> **WHAT THE EXERCISE ASKS**:
Reproduce every record verbatim but drop the pictures.

[EXERCISE MATERIAL Boundary: Start]

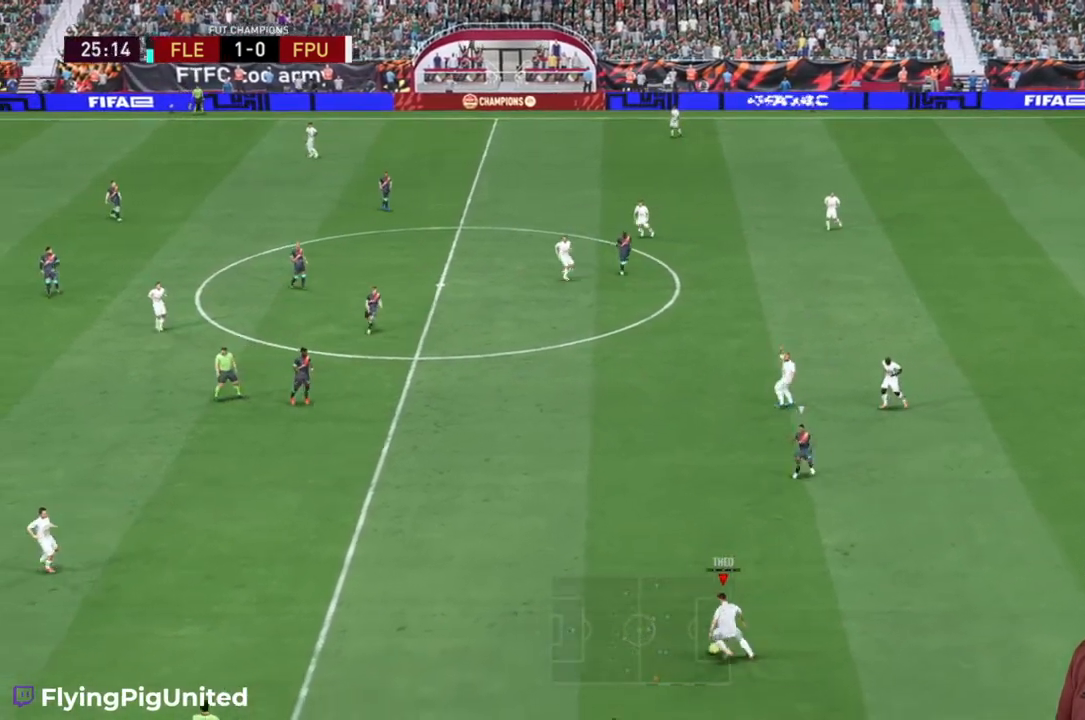
{"buttons": [], "left_stick": "left", "right_stick": "center", "events": [[17, "A", "down"], [150, "A", "up"], [250, "L2", "down"], [300, "L2", "up"]]}
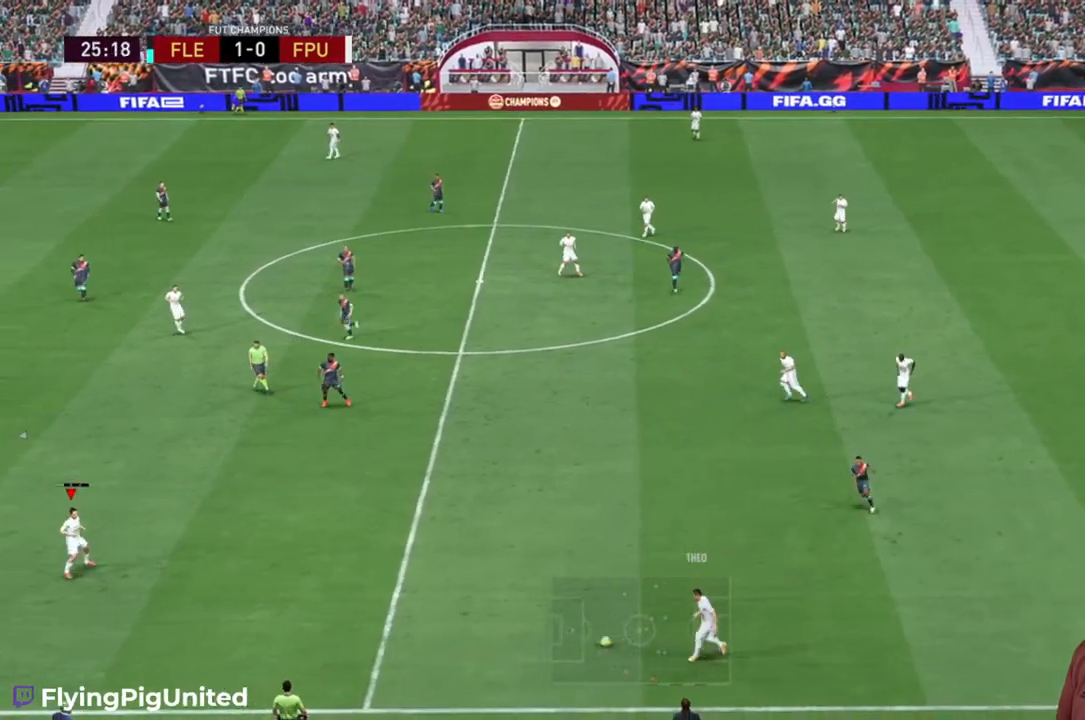
{"buttons": [], "left_stick": "right", "right_stick": "center", "events": [[17, "left_stick", "center"], [250, "left_stick", "right"]]}
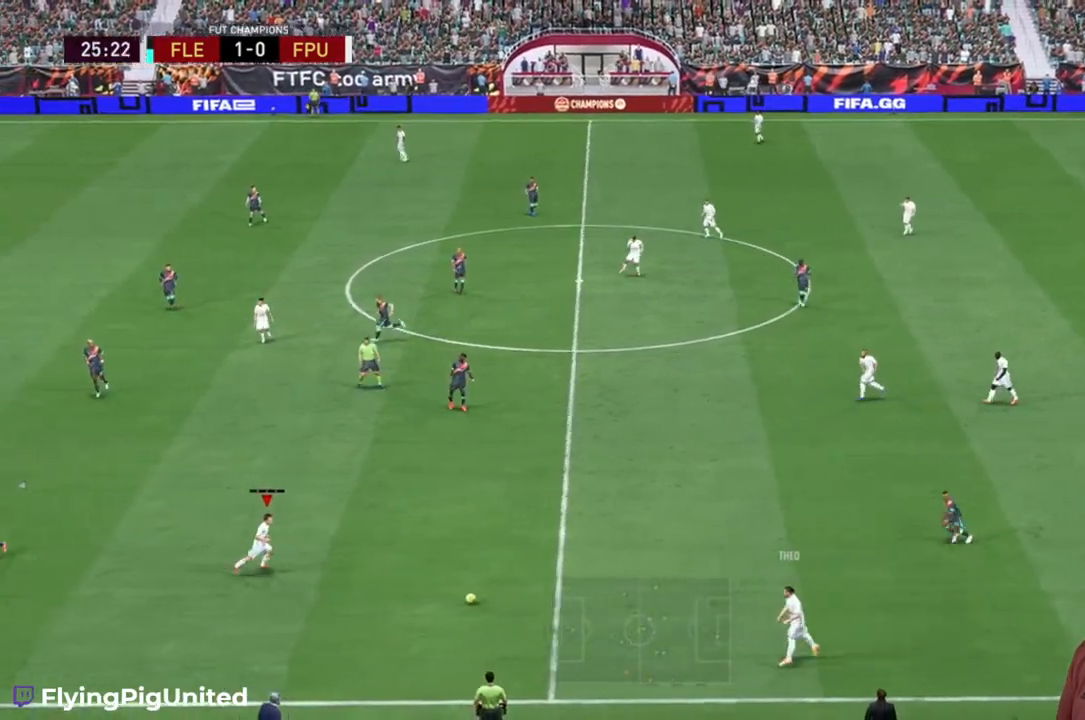
{"buttons": [], "left_stick": "up", "right_stick": "center", "events": [[150, "left_stick", "up-right"], [250, "left_stick", "up"]]}
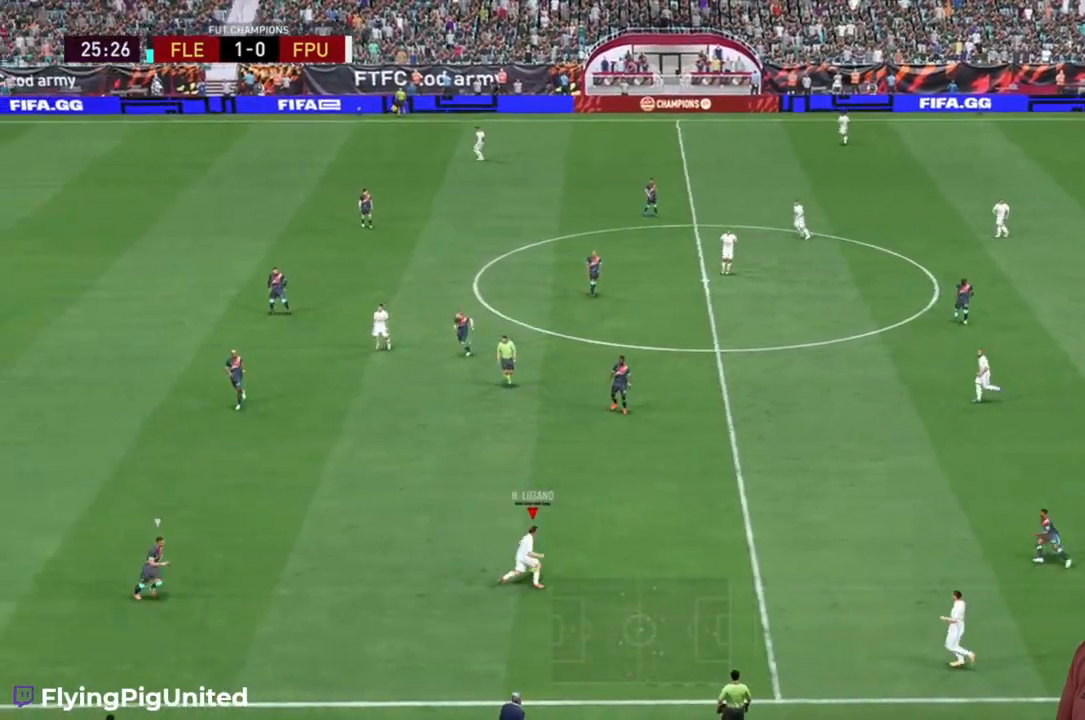
{"buttons": ["A"], "left_stick": "up-left", "right_stick": "center", "events": [[167, "A", "down"], [367, "left_stick", "up-left"]]}
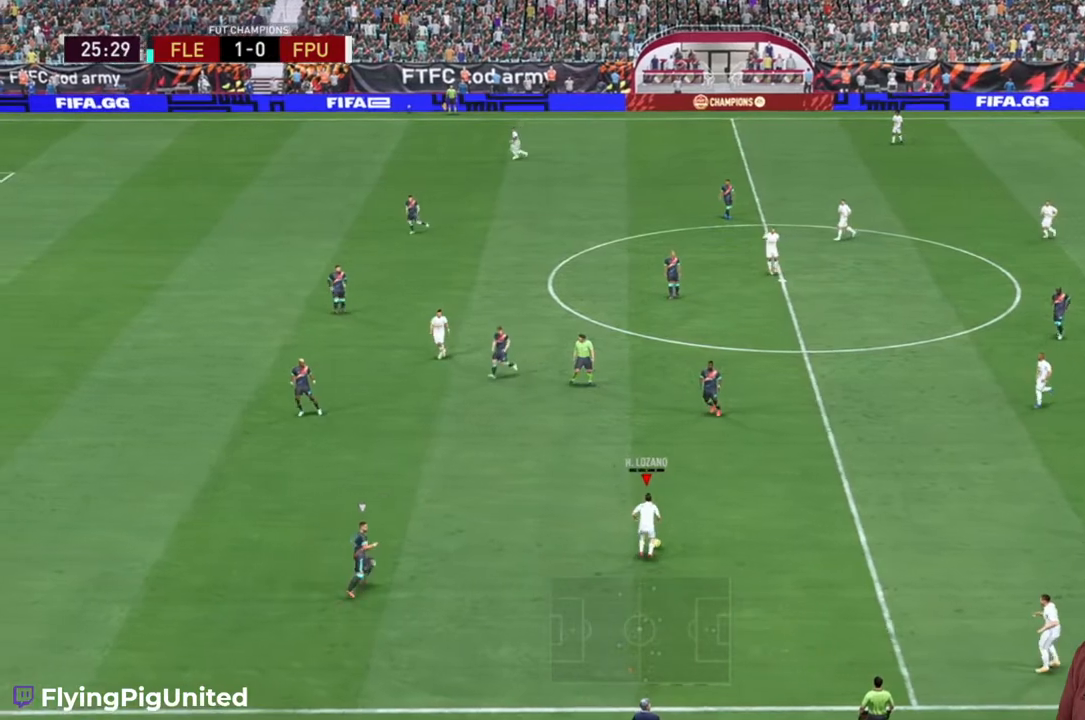
{"buttons": ["A"], "left_stick": "up-right", "right_stick": "center", "events": [[367, "left_stick", "up-right"]]}
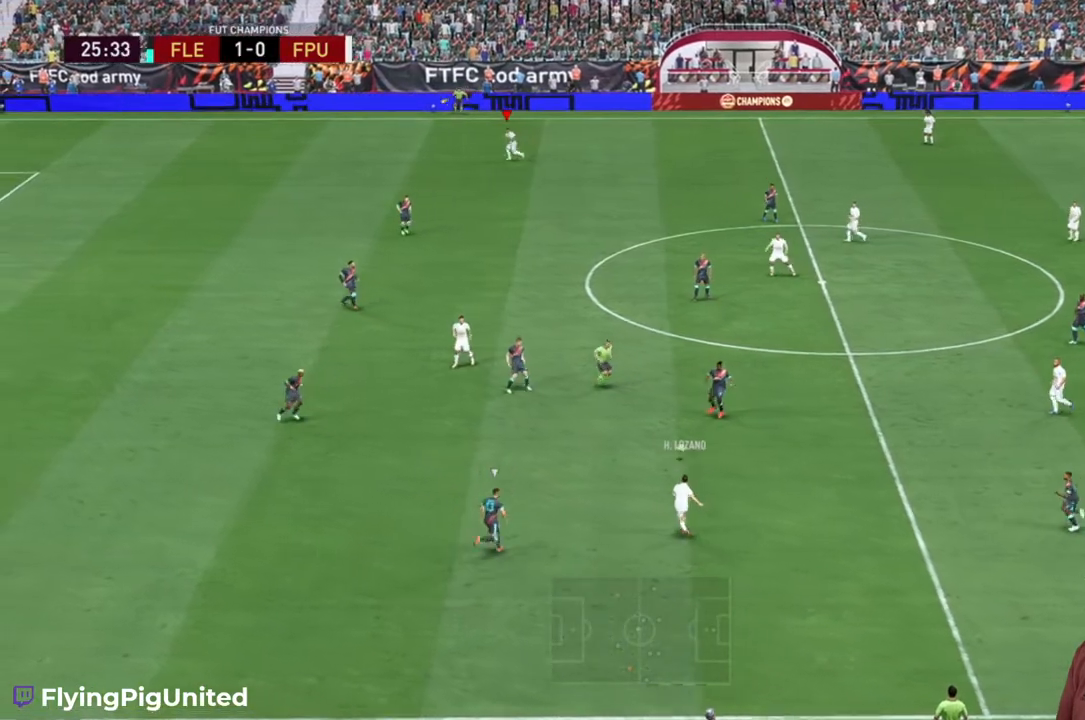
{"buttons": [], "left_stick": "up-left", "right_stick": "center", "events": [[100, "A", "up"], [367, "left_stick", "up-left"]]}
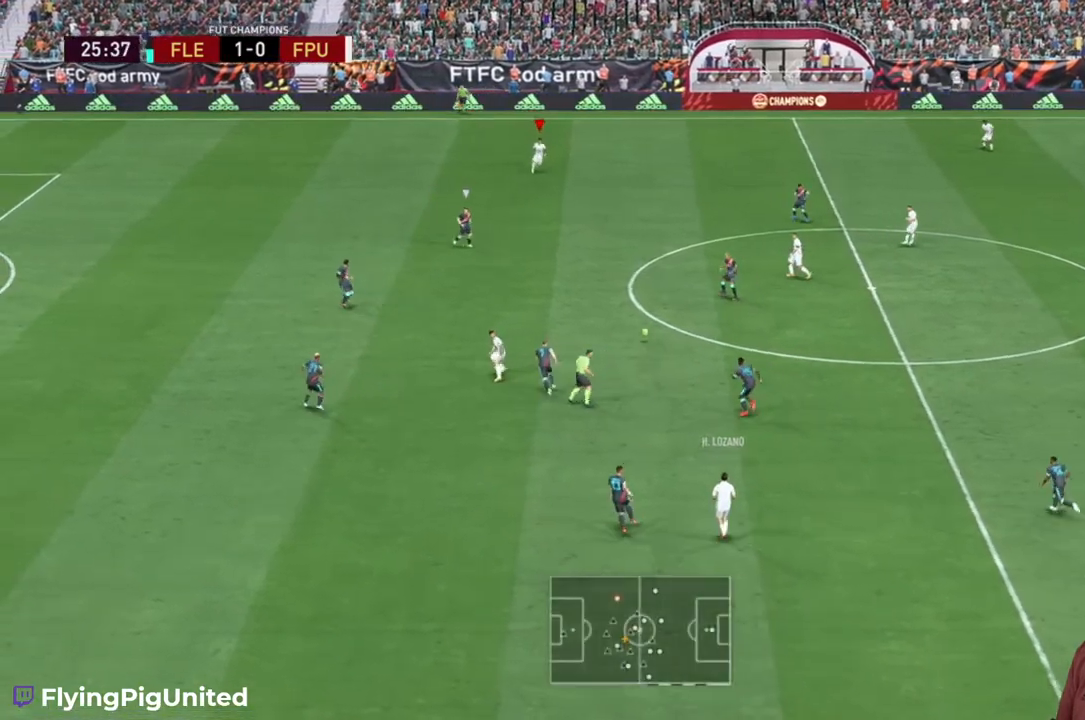
{"buttons": ["R2"], "left_stick": "up-left", "right_stick": "center", "events": [[83, "R2", "down"], [117, "left_stick", "down"], [283, "left_stick", "down-right"], [417, "left_stick", "center"], [467, "left_stick", "up-left"]]}
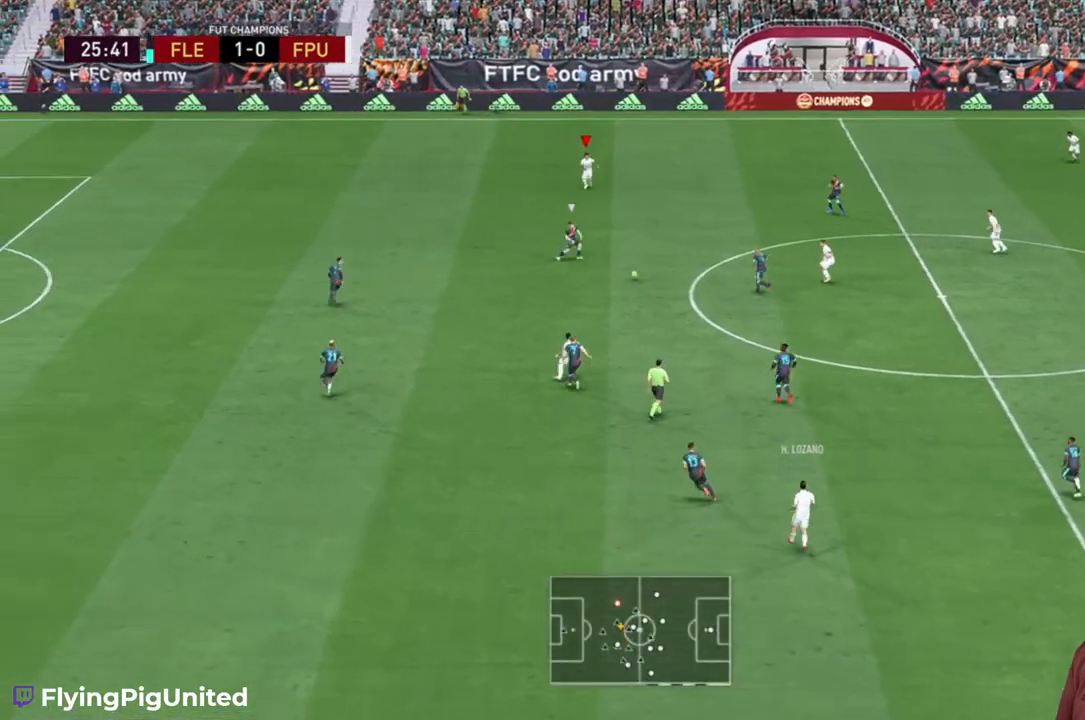
{"buttons": ["R2"], "left_stick": "up-left", "right_stick": "center", "events": []}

[EXERCISE MATERIAL Boundary: End]

> **TASK RESULT**:
{"buttons": [], "left_stick": "left", "right_stick": "center", "events": [[17, "A", "down"], [150, "A", "up"], [250, "L2", "down"], [300, "L2", "up"]]}
{"buttons": [], "left_stick": "right", "right_stick": "center", "events": [[17, "left_stick", "center"], [250, "left_stick", "right"]]}
{"buttons": [], "left_stick": "up", "right_stick": "center", "events": [[150, "left_stick", "up-right"], [250, "left_stick", "up"]]}
{"buttons": ["A"], "left_stick": "up-left", "right_stick": "center", "events": [[167, "A", "down"], [367, "left_stick", "up-left"]]}
{"buttons": ["A"], "left_stick": "up-right", "right_stick": "center", "events": [[367, "left_stick", "up-right"]]}
{"buttons": [], "left_stick": "up-left", "right_stick": "center", "events": [[100, "A", "up"], [367, "left_stick", "up-left"]]}
{"buttons": ["R2"], "left_stick": "up-left", "right_stick": "center", "events": [[83, "R2", "down"], [117, "left_stick", "down"], [283, "left_stick", "down-right"], [417, "left_stick", "center"], [467, "left_stick", "up-left"]]}
{"buttons": ["R2"], "left_stick": "up-left", "right_stick": "center", "events": []}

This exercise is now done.